Your surgeon will ask you about your medical history, drug allergies, and check for conditions that could cause problems, such as active skin infections or non-healed sores from injuries. Collagen injections are generally off limits for pregnant women, individuals who are allergic to beef or bovine products, patients who suffer from autoimmune diseases, and those who are allergic to lidocaine (the anesthetic agent contained in the syringe with the collagen material). For more specific information about the contraindications and risks of collagen use, ask your doctor for the manufacturer’s brochure for patients.
Insurance usually doesn’t cover cosmetic procedures. However, if your injectable treatment is being performed to treat a scar or indentation from an accident or injury, you may be reimbursed for a portion of the cost. Check with your insurance carrier to be sure.

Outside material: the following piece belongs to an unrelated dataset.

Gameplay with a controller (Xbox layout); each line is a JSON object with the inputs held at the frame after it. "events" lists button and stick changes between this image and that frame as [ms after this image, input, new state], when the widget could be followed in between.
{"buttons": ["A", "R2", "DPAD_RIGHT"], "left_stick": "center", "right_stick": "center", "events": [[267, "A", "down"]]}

Injectables are usually administered in a surgeon’s office-based facility. If, however, you are being hospitalized for a facelift, neck lift, brow lift, or any other procedure, your injections may be administered in the hospital as well.
Types of Anesthesia
Collagen: Because the anesthetic agent lidocaine is mixed in with collagen, additional anesthetic is usually not used. However, if you are especially sensitive to pain, your doctor may use a topical cream anesthetic or a Freon spray to numb the injected area. Or, you may elect to have an injected local anesthetic or sedative drugs.
Fat: Both the donor and recipient sites are numbed with local anesthesia. Sedation can be used as well. If you elect to use sedation, be sure to arrange for a ride home after your treatment.
Your New Look
If you’re like most patients, you’ll be very satisfied with the results of your injectable treatments. You may be surprised at the pleasing results that can be gained from this procedure.